Without unrolling / nested loops, the best option is probably

pcmpeqb   -> vector of  0  or  0xFF  elements
psadbw    -> two 64bit sums of  (0*no_matches + 0xFF*matches)
paddq     -> accumulate the psadbw result in a vector accumulator

#outside the loop:
horizontal sum
divide the result by 255

If you don't have a lot of register pressure in your loop, psadbw against a vector of 0x7f instead of all-zero.

psadbw(0x00, set1(0x7f)) => sum += 0x7f
psadbw(0xff, set1(0x7f)) => sum += 0x80

So instead of dividing by 255 (which the compiler should do efficiently without an actual div), you just have to subtract n * 0x7f, where n is the number of elements.

Also note that paddq is slow on pre-Nehalem, and Atom, so you could use paddd (_mm_add_epi32) if you don't expect 128 * the count to ever overflow a 32bit integer.

This compares very well with the Paul R's pcmpeqb / 2x punpck / 2x pmaddwd / 2x paddw.

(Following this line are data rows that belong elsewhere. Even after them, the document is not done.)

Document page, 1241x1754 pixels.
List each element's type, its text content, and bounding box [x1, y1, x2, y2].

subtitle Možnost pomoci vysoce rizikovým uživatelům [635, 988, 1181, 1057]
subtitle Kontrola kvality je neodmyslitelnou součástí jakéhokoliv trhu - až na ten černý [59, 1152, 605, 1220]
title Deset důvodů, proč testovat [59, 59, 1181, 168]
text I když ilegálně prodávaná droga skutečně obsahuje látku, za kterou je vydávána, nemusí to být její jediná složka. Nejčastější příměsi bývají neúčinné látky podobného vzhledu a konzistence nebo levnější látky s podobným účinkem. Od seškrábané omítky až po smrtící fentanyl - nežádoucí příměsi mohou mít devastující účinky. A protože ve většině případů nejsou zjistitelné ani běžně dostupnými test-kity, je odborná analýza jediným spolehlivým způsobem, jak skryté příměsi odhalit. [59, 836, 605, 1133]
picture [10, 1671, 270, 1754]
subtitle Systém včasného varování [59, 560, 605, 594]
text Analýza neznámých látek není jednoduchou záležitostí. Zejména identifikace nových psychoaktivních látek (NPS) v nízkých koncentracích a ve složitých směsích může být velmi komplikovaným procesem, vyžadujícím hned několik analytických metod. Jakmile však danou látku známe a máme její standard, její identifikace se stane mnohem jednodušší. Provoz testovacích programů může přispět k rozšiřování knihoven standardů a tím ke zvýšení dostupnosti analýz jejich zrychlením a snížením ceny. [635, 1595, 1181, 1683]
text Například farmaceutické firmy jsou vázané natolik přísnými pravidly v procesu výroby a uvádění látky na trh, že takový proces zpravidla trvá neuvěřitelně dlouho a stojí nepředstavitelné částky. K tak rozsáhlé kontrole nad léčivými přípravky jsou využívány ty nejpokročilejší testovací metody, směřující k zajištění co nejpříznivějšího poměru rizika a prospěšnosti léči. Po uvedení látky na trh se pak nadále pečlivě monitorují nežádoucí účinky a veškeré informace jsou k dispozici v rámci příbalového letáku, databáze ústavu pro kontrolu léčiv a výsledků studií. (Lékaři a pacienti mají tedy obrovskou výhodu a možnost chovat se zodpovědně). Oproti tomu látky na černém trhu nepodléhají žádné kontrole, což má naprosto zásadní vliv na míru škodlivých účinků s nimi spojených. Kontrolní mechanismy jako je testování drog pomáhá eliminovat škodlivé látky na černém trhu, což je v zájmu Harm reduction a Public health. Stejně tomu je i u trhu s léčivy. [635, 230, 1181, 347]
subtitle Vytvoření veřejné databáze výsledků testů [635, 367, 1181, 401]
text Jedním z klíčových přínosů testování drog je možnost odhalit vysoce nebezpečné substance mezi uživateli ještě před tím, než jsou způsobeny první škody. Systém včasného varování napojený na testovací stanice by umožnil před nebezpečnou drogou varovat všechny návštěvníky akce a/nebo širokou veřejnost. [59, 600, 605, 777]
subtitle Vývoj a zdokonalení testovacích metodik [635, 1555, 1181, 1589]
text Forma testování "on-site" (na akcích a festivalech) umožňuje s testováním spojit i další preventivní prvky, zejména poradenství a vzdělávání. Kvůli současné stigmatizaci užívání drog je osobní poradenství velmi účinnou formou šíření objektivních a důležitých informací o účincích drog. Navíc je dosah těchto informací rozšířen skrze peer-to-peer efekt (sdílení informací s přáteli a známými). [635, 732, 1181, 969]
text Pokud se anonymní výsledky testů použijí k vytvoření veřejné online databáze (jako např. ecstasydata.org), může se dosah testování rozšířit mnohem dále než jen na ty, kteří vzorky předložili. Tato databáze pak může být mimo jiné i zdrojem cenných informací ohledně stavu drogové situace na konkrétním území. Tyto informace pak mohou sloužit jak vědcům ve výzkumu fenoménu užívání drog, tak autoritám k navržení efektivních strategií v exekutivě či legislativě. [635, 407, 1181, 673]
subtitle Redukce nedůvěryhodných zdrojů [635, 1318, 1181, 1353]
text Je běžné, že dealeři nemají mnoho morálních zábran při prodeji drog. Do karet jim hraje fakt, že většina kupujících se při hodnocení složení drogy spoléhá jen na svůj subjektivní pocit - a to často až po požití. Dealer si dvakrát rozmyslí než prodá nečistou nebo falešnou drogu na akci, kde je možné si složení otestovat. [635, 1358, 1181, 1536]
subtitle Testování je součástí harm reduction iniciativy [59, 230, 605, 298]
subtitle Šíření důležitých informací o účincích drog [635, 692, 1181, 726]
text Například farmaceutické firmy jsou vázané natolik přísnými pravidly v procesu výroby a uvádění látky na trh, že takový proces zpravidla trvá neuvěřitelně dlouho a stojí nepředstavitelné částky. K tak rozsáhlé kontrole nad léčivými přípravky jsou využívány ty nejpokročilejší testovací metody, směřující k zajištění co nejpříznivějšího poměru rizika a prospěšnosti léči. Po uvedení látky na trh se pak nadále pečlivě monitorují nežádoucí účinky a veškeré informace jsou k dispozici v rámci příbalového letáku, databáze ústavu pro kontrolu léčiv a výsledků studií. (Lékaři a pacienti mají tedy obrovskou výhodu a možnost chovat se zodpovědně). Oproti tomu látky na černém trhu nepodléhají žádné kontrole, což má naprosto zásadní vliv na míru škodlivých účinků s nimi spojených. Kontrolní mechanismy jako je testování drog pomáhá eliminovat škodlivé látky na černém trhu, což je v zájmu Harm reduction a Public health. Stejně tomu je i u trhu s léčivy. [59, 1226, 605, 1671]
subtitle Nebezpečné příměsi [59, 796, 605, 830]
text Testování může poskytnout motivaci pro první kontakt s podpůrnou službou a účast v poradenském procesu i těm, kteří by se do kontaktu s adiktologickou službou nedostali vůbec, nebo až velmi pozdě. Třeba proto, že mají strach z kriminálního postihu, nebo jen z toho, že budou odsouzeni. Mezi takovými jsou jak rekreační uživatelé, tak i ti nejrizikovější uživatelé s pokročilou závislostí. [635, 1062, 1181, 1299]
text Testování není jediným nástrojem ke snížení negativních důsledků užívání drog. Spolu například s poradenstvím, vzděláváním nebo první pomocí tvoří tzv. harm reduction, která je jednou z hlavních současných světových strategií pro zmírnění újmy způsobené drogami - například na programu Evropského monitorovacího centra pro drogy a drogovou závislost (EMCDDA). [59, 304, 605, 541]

But with a small unroll, you could accumulate 4 or 8 compare results with psubb before psadbw / paddq.

Question 4

The integer comparison in SSE produces bytes that either all zeros or all ones. If you want to count, you first need to right shift (not arithmetic) the comparison result by 7, then add to the result vector. At the end, you still need to reduce the result vector by summing its elements. This reduction has to be done in scalar code, or with a sequence of add/shifts. Usually this part is not worth troubling with.